Arabella Advisors also has a presence in North Carolina after opening an office in Durham in 2022. Per its own annual report published this past spring, Arabella said the number of grants in North Carolina falling in the “201-800 range” for the period spanning 2017 to 2021.
Donor or grant-driven journalism has become increasingly prevalent in North Carolina.
In January of this year, The National Press Foundation and the National Press Club Journalism Institute announced awards of $73,920 in “Kozik Environmental Justice Reporting grants” to five journalists.
The Kozik grants were specifically designated for stories “on environmental justice.” One of the grant recipients was Adam Wagner of McClatchy’s Raleigh News & Observer.
McClatchy runs 30 outlets across 14 states and has had financial woes for the better part of a decade. The organization was bought out of bankruptcy for $132 million in September 2020 by Chatham Asset Management.

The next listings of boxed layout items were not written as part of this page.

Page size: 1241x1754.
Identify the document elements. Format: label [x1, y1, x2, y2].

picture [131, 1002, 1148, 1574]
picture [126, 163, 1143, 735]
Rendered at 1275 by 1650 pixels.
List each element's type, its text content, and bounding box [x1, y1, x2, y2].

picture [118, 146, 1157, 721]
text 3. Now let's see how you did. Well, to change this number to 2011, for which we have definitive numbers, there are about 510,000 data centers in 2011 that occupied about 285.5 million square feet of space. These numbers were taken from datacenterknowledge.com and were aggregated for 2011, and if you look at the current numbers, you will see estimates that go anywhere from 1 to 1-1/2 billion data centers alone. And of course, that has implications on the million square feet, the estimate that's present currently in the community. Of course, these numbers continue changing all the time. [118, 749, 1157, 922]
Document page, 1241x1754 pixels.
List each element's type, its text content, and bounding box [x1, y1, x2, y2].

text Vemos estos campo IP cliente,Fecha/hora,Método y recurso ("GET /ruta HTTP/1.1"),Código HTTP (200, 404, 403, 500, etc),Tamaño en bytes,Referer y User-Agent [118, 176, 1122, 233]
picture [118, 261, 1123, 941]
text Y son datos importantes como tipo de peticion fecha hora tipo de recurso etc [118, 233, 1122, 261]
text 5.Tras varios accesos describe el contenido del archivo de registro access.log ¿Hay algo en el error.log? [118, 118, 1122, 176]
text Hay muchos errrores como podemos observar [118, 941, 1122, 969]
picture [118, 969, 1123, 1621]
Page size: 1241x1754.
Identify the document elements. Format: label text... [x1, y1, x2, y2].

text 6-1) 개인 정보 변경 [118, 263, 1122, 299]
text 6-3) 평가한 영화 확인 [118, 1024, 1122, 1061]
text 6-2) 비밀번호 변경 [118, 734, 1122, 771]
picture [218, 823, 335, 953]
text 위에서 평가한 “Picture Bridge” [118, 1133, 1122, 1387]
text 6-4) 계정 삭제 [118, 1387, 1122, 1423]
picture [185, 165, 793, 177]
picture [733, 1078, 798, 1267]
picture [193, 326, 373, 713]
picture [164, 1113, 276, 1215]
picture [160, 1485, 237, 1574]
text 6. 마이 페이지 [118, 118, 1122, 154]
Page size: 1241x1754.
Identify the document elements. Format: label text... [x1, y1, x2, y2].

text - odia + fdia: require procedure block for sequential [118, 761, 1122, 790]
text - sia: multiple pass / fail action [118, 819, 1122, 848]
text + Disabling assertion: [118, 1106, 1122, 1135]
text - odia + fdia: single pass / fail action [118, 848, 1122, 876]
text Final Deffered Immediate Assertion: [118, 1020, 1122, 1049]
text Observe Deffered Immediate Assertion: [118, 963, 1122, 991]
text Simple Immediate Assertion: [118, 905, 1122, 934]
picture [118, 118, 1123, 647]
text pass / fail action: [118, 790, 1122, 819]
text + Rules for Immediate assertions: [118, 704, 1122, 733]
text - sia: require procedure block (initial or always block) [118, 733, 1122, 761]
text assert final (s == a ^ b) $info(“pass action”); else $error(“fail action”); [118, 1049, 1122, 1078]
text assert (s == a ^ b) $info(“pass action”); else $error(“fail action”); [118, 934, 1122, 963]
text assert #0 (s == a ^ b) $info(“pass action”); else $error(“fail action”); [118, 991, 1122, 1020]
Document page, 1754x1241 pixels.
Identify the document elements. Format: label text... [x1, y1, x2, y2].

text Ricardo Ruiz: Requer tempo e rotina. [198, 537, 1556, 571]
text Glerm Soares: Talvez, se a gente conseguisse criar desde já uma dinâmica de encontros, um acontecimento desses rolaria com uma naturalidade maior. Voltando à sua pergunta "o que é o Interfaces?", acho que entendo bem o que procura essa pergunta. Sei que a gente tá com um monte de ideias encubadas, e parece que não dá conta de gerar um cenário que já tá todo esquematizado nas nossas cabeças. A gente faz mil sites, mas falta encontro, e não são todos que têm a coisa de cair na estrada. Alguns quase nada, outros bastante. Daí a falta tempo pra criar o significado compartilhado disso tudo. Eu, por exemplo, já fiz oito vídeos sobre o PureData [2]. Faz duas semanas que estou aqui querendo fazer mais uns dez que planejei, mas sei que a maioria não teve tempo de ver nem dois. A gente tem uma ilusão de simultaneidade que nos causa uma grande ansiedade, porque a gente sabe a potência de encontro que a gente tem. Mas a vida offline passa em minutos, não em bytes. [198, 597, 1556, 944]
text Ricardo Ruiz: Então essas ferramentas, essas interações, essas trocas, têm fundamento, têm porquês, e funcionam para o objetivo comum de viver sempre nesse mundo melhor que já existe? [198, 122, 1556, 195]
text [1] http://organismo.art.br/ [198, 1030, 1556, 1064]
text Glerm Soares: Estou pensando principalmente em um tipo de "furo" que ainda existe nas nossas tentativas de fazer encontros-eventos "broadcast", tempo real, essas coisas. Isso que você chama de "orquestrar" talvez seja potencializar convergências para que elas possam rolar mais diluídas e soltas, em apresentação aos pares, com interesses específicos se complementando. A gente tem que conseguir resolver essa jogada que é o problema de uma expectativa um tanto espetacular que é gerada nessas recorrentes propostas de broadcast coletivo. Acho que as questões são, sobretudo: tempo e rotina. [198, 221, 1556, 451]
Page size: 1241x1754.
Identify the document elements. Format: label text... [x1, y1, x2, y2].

The News and Observer’s website openly details the paper “increasingly relies on philanthropy to add reporting capacity on key issues,” and that “Roughly 10% of The N&O’s newsroom is supported by philanthropic partnerships.”
The same type of philanthropy-funded journalism is also found at the McClatchy sister organizations in North Carolina, the Durham Herald and the Charlotte Observer.
Per its website, the News & Observer lists almost 30 such partnerships the paper has had since 2019. One of those partners, Report for America, has been a seemingly continuous supporter.
Prior to the bankruptcy buyout in 2020, the News and Observer had announced that “two reporters from the nonprofit Report for America organization” would be joining the paper’s “Growth & Housing Lab, set to launch in early 2020.”
Report for America was launched in 2017 as a project of the 501(c)(3) organization “Ground Truth Project,” founded in 2014 by 30-year veteran reporter Charles Sennott.
Many of the same organizations funding Press Forward are also financial backers of Ground Truth Project.
Report for America boasts “300 journalists with 200+ news organizations across 49 states,” as well as in Puerto Rico, Guam, and Washington, D.C., according to Ground Truth Project’s website.
Report for America funds reporter salaries at 50%, requiring the news outlet to pick up 25% and another 25% coming from “local donors.”
As with the News and Observer, Report for America-funded reporters in North Carolina are also found at The Charlotte Post, NC Health News, WFDD, The Triangle Tribune, WHQR, WFAE, Enlace Latino NC, and the Associated Press.
In addition to donor or grant based funding of journalism, a recent proposal by the Washington, D.C. city council to find local journalism through “government-funded vouchers” allowing city residents to “donate to local journalism,” per a recent report by Axios.